● **SOURCE TEXT**
========
Sunday, September 30, 2018

Your Choice: Gehenna or To Be With Jesus Forever?

In the Gospel at Mass today (26th Sunday, Ordinary Time, Cycle B) from the 9th chapter of Mark, Jesus mentions "Gehenna" three times.  What's this "Gehenna?"  It's an actual place.  Before the Israelites arrived in the Promised Land, other peoples had used this valley outside of Jerusalem as a place to offer child sacrifices to their idols.  The Jews considered it such an unholy and unclean place that it was good for only one thing--burning garbage.

Jesus used "Gehenna" 11 times in the Gospels as an image for hell. 

Hell is not something you hear about much.  It does show up as an expression of anger or hatred.  We use it to condemn our enemies or someone who has done a particularly heinous crime: "I hope they rot in hell!" 

For many it's hard to reconcile hell with a good, all-powerful, and infinitely loving God.  How could God send anyone to hell?

God doesn't.  People choose it. 

The "Catechism of the Catholic Church" says that the "state of definitive self-exclusion from communion with God and the blessed is called 'hell'" (#1033). 

And Pope St. John Paul II said that hell "is not a punishment imposed externally by God" because "God is the infinitely good and merciful Father" who "can only desire the salvation of the beings He created" (General Audience, July 28, 1999).  God can only will or want our good.  But God cannot force that ultimate good of heaven upon us.  Love must be free.  God cannot force people into heaven.  They must freely choose to go.  And if they choose not to go, then there must be another option for them.
========
● **Source data**
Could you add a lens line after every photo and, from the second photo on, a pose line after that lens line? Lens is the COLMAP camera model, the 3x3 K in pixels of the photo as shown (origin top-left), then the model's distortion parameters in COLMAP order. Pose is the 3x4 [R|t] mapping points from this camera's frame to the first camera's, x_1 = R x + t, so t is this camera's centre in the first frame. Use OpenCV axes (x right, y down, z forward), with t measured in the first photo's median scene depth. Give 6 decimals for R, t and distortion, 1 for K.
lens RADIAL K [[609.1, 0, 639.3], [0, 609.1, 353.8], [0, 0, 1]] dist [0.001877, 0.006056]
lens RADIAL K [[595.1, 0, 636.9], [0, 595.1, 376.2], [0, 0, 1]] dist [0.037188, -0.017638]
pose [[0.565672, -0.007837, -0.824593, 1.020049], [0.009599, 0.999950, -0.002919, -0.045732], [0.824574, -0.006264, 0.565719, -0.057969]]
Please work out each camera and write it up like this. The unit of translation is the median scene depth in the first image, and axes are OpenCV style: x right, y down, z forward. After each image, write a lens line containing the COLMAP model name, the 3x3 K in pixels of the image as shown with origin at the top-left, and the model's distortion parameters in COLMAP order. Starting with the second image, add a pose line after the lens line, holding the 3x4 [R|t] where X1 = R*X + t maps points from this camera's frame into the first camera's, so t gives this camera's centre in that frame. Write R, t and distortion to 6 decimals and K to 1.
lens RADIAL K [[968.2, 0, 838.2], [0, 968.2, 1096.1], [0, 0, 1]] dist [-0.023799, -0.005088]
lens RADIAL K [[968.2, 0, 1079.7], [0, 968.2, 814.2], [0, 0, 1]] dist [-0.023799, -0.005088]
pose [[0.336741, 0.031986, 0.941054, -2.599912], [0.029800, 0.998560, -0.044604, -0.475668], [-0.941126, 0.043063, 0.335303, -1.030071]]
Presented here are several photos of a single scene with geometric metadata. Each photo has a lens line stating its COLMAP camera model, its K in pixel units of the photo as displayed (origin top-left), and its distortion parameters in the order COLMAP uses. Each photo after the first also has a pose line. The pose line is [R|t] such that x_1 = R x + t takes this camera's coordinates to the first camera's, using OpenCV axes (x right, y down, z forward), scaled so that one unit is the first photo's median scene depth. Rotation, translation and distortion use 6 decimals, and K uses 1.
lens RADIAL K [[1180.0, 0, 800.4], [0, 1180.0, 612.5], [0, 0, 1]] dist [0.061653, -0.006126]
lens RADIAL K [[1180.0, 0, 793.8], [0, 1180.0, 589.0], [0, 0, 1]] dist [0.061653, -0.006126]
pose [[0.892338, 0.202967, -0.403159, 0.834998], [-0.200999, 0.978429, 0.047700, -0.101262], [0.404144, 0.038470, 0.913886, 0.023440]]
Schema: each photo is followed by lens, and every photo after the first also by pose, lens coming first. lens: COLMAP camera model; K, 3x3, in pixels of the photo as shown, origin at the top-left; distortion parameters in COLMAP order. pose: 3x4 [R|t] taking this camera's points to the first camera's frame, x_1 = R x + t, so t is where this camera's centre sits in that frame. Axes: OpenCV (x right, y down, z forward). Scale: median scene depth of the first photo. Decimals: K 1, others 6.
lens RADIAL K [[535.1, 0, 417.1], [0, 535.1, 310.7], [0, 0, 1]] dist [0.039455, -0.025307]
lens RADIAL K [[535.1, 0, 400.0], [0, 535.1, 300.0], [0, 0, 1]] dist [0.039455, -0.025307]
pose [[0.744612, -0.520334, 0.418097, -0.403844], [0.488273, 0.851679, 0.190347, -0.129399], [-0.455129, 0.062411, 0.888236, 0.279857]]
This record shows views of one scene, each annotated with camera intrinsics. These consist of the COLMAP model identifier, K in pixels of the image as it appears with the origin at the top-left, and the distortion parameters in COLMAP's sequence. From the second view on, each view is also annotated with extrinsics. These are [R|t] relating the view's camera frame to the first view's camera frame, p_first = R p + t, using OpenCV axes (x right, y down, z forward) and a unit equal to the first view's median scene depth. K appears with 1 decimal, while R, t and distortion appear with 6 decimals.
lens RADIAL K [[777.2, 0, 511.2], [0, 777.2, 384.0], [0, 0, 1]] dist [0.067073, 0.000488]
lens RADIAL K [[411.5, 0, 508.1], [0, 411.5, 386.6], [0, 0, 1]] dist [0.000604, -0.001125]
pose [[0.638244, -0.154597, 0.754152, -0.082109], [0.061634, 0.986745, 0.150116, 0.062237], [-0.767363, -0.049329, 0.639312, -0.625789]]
========
● **TASK REQUIREMENTS**
a) In the Gehenna post, rewrite the stretch from "Hell is not" through "People choose it." with "foes" in place of "enemies".
b) List every sentence in the Gehenna post that ends with a question mark, including its title.

● **EXPECTED RESPONSES**
a)
Hell is not something you hear about much.  It does show up as an expression of anger or hatred.  We use it to condemn our foes or someone who has done a particularly heinous crime: "I hope they rot in hell!" 

For many it's hard to reconcile hell with a good, all-powerful, and infinitely loving God.  How could God send anyone to hell?

God doesn't.  People choose it.

b)
- Your Choice: Gehenna or To Be With Jesus Forever?
- What's this "Gehenna?"
- How could God send anyone to hell?